++++ Material supplied

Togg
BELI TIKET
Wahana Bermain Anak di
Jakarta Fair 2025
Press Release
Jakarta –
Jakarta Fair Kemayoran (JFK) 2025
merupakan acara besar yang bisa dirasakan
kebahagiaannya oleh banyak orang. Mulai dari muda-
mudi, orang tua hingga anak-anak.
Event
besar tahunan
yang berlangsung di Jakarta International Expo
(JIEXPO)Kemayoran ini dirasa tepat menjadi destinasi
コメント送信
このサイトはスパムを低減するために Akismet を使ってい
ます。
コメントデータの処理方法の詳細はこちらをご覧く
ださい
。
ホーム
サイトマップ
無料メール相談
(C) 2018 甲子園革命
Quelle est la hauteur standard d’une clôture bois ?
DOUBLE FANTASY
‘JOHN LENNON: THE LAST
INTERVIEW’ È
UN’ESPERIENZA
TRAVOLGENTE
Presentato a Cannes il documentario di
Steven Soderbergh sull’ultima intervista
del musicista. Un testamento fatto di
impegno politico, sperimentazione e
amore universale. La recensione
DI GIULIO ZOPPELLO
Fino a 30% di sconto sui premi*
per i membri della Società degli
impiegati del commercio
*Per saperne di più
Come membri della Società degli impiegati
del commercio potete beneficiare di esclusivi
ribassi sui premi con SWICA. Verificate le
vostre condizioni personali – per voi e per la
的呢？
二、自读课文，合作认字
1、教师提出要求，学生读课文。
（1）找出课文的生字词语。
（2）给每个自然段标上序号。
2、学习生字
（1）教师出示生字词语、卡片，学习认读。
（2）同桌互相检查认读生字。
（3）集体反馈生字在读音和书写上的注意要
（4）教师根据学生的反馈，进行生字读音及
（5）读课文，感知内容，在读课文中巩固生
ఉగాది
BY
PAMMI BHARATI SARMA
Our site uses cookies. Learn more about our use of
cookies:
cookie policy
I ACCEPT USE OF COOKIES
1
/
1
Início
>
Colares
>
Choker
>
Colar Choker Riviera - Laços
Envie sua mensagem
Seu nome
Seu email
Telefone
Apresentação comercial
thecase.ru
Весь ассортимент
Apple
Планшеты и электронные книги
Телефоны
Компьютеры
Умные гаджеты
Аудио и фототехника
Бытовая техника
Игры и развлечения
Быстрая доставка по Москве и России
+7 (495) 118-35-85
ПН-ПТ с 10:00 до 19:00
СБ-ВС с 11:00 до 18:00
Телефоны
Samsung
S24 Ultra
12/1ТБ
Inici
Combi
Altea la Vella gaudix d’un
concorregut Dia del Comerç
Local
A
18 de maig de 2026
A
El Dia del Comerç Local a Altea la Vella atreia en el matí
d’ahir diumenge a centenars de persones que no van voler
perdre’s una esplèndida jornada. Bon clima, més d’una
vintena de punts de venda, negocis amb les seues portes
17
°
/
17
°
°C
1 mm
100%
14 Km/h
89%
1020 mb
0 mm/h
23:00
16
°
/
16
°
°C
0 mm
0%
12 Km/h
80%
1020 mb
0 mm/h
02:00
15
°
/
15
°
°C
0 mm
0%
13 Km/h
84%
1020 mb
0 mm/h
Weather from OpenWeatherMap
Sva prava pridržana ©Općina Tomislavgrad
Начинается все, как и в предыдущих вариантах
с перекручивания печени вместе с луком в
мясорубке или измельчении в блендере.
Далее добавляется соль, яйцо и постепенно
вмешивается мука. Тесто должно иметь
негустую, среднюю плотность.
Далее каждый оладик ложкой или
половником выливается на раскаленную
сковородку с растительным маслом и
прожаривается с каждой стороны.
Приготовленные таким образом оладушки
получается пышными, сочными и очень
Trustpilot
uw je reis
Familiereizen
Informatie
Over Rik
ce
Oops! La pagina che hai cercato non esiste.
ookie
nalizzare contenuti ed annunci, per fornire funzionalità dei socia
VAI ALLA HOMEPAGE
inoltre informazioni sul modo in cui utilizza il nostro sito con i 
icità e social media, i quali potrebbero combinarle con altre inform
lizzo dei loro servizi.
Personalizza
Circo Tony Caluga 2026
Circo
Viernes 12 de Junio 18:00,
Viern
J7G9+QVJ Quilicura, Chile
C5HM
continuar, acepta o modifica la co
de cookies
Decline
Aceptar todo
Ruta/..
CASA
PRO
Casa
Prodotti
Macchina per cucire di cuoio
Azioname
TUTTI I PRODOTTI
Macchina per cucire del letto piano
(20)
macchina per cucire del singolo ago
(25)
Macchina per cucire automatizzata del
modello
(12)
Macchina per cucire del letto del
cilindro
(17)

++++++++

* Exercise aim:
Precisely reproduce the lines of the entries, beginning at the first and ending at the one containing "El Dia del Comerç". Add nothing.

* The completed task:
Togg
BELI TIKET
Wahana Bermain Anak di
Jakarta Fair 2025
Press Release
Jakarta –
Jakarta Fair Kemayoran (JFK) 2025
merupakan acara besar yang bisa dirasakan
kebahagiaannya oleh banyak orang. Mulai dari muda-
mudi, orang tua hingga anak-anak.
Event
besar tahunan
yang berlangsung di Jakarta International Expo
(JIEXPO)Kemayoran ini dirasa tepat menjadi destinasi
コメント送信
このサイトはスパムを低減するために Akismet を使ってい
ます。
コメントデータの処理方法の詳細はこちらをご覧く
ださい
。
ホーム
サイトマップ
無料メール相談
(C) 2018 甲子園革命
Quelle est la hauteur standard d’une clôture bois ?
DOUBLE FANTASY
‘JOHN LENNON: THE LAST
INTERVIEW’ È
UN’ESPERIENZA
TRAVOLGENTE
Presentato a Cannes il documentario di
Steven Soderbergh sull’ultima intervista
del musicista. Un testamento fatto di
impegno politico, sperimentazione e
amore universale. La recensione
DI GIULIO ZOPPELLO
Fino a 30% di sconto sui premi*
per i membri della Società degli
impiegati del commercio
*Per saperne di più
Come membri della Società degli impiegati
del commercio potete beneficiare di esclusivi
ribassi sui premi con SWICA. Verificate le
vostre condizioni personali – per voi e per la
的呢？
二、自读课文，合作认字
1、教师提出要求，学生读课文。
（1）找出课文的生字词语。
（2）给每个自然段标上序号。
2、学习生字
（1）教师出示生字词语、卡片，学习认读。
（2）同桌互相检查认读生字。
（3）集体反馈生字在读音和书写上的注意要
（4）教师根据学生的反馈，进行生字读音及
（5）读课文，感知内容，在读课文中巩固生
ఉగాది
BY
PAMMI BHARATI SARMA
Our site uses cookies. Learn more about our use of
cookies:
cookie policy
I ACCEPT USE OF COOKIES
1
/
1
Início
>
Colares
>
Choker
>
Colar Choker Riviera - Laços
Envie sua mensagem
Seu nome
Seu email
Telefone
Apresentação comercial
thecase.ru
Весь ассортимент
Apple
Планшеты и электронные книги
Телефоны
Компьютеры
Умные гаджеты
Аудио и фототехника
Бытовая техника
Игры и развлечения
Быстрая доставка по Москве и России
+7 (495) 118-35-85
ПН-ПТ с 10:00 до 19:00
СБ-ВС с 11:00 до 18:00
Телефоны
Samsung
S24 Ultra
12/1ТБ
Inici
Combi
Altea la Vella gaudix d’un
concorregut Dia del Comerç
Local
A
18 de maig de 2026
A
El Dia del Comerç Local a Altea la Vella atreia en el matí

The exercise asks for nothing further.